"Este es mi último concierto, el más importante, el que recordaré siempre", proclamó un Joaquín Sabina que, ahora sí, se va para siempre. Primero cantó Calle Melancolía con mensajes a Madrid y luego dijo: "Esta gira que empezó llamándose 'Hola y Adiós' ya solo se llama adiós. Me he colado en la memoria de varias generaciones. Sin vosotros, mis canciones no existirían".

El Movistar Arena, lleno hasta la última viga, despidió a un Joaquín Sabina con bombín blanco y luego marrón y luego chistera, como un mago que ha vivido para cantarlo. Y cuya voz ronca trataban de silenciar los aplausos casi incesantes, apabullantes.

En el foso, todos sus amigos, Ana Belén, Víctor Manuel, Benjamín Prado, David Trueba... Amigos que no dieron la sorpresa de cantar con él, que estaban como público escogido. Y en las gradas, miles de devotos, de peregrinos de sus temas, de sus poesías cosechadas a lo largo de más de 40 años de escenarios, whiskies, cigarros, caídas y resurrecciones.

No negó nada Sabina, ni la verdad, en su noche de despedida, una página de la historia tanto como de la música. Cantaba el maestro mientras pasaban por detrás las fotos de su vida, de otros Joaquines más jóvenes, rebeldes, tirados, saludables que el de ahora, pero no más artistas.

Sabina ya apenas canta de pie. Sentado en su trono, en su banqueta, no necesita hacerlo porque ya está de pie el público, la otra alma de Joaquín Sabina. "Ahora que tengo un alma que no tenía", tronaba la concurrencia con él.

"Es muy emocionante y conmovedor que haya venido tanto amigo. Este concierto de Madrid es el último de mi vida. Es el más importante", dijo en sus intervenciones.

Y se puso a buscar en el baúl de las canciones oxidadas, como la segunda que escribió hace más de 40 años.

Decir que entonó sus canciones más conocidas es como decir que cantó todo su repertorio. 19 días y 500 noches no la canto él, sino 12.000 almas con la lengua muy larga y la falda muy corta.

Un Sabina que competía en el escenario con fotos de otro más lustroso y de densa melena llamado igual tuvo momentos de emoción. Está claro que nadie le ha robado el mes de noviembre, el de su epitafio musical.

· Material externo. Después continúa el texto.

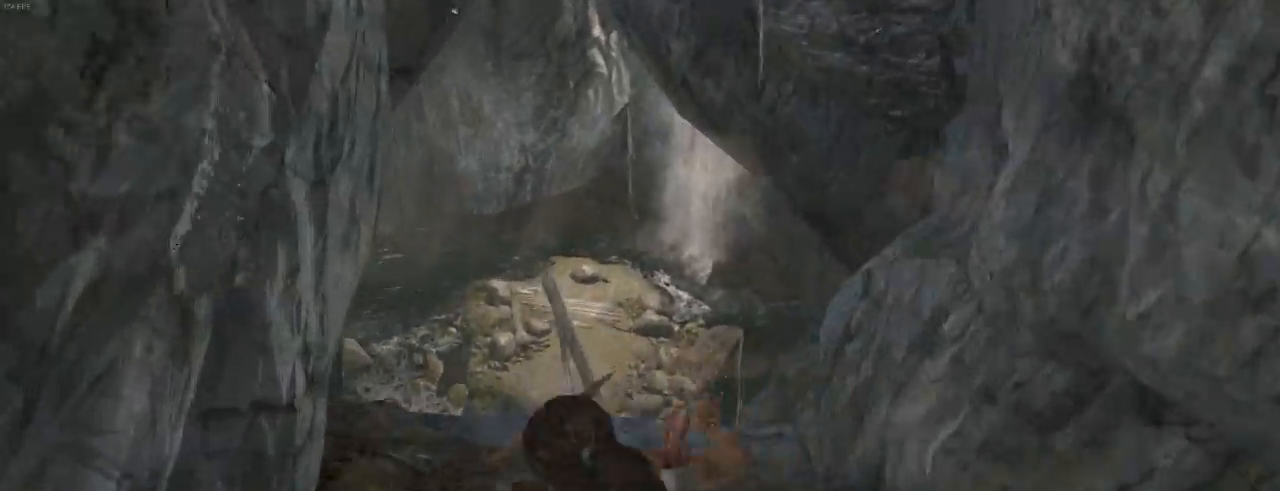
{"keys": ["q", "z"], "mouse": [], "events": [[100, "q", "up"], [433, "q", "down"]]}
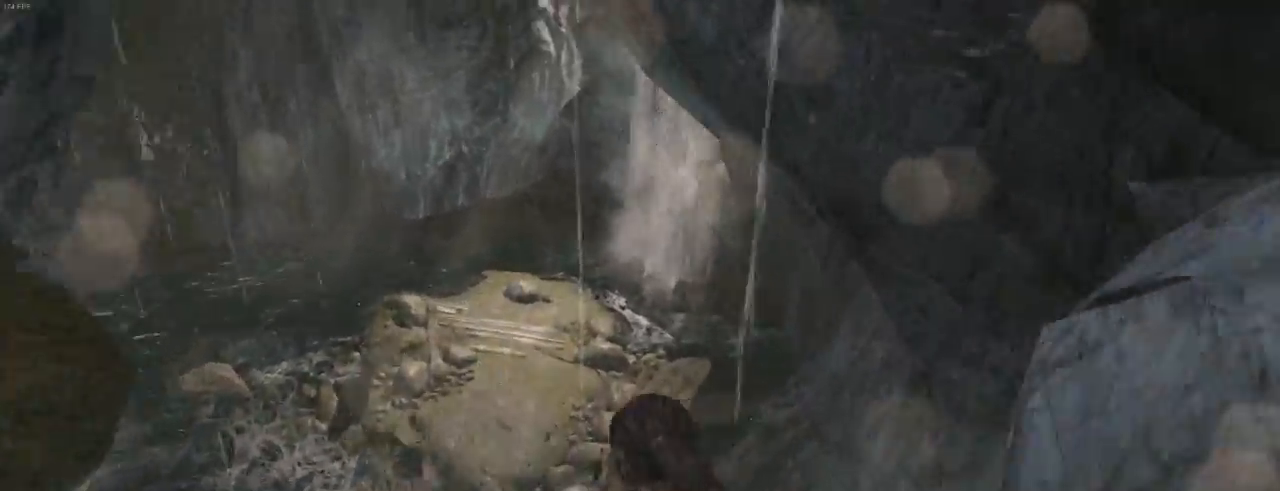
{"keys": ["z"], "mouse": [], "events": [[300, "q", "up"]]}
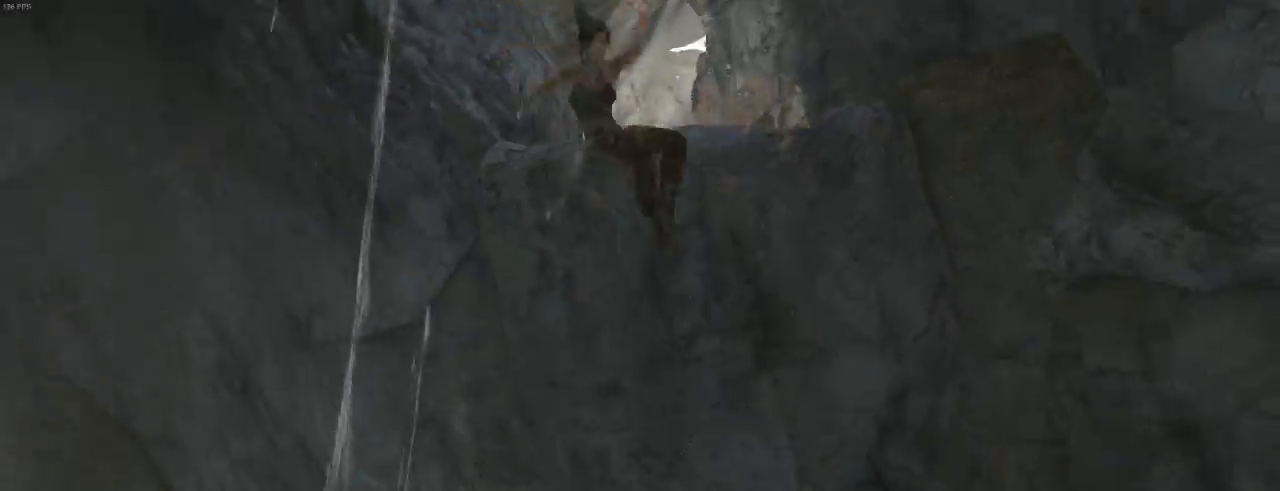
{"keys": ["space"], "mouse": [], "events": [[33, "z", "up"], [300, "space", "down"], [366, "space", "up"], [466, "space", "down"]]}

Más de cien palabras, más de cien motivos, más de cien mentiras contó y cantó Sabina. Porque vale la pena. Hizo un soneto cuando presentó a sus músicos, su otra familia. En rima, como un buen trovador, que es lo que esconde este Sabina que se marcha.

Insolencia, resaca, cocaína, tango, puta, malas compañías, luna, primavera, poeta... Un vocabulario que ha convertido en lenguaje, en un timón de tanto timonel, de tantos corazones cinco estrellas.

Sabina paseó con sus seguidores por el boulevard de los sueños rotos. Por Chavela Vargas, dijo, y casi lloro. La parte mexicana desgranó su latido más ranchero y popular. Nos dijimos adiós, ojalá volvamos a vernos.

Podría haber sido un buen final. Pero la cosa fue a más. Casi nos dan las 3. Y las 10, y las 11, y las 12, y la 1 y las 2. Hasta que nos encontró la luna sobre Madrid. Esto acabó cuando Sabina se quitó el último bombín y se inclinó ante el respetable.

No se sabe si ha escrito la canción más hermosa del mundo, aunque hoy todos creen que sí, y la más tramposa y la más triste y la más inmortal. Este domingo 30 de noviembre todos han sido amantes, novios, amigos, cómplices. El amor cuando no duele mata. Amores que matan nunca mueren. El de su público seguirá entero como una luna llena.

Tan joven y tan viejo. Joaquín Sabina.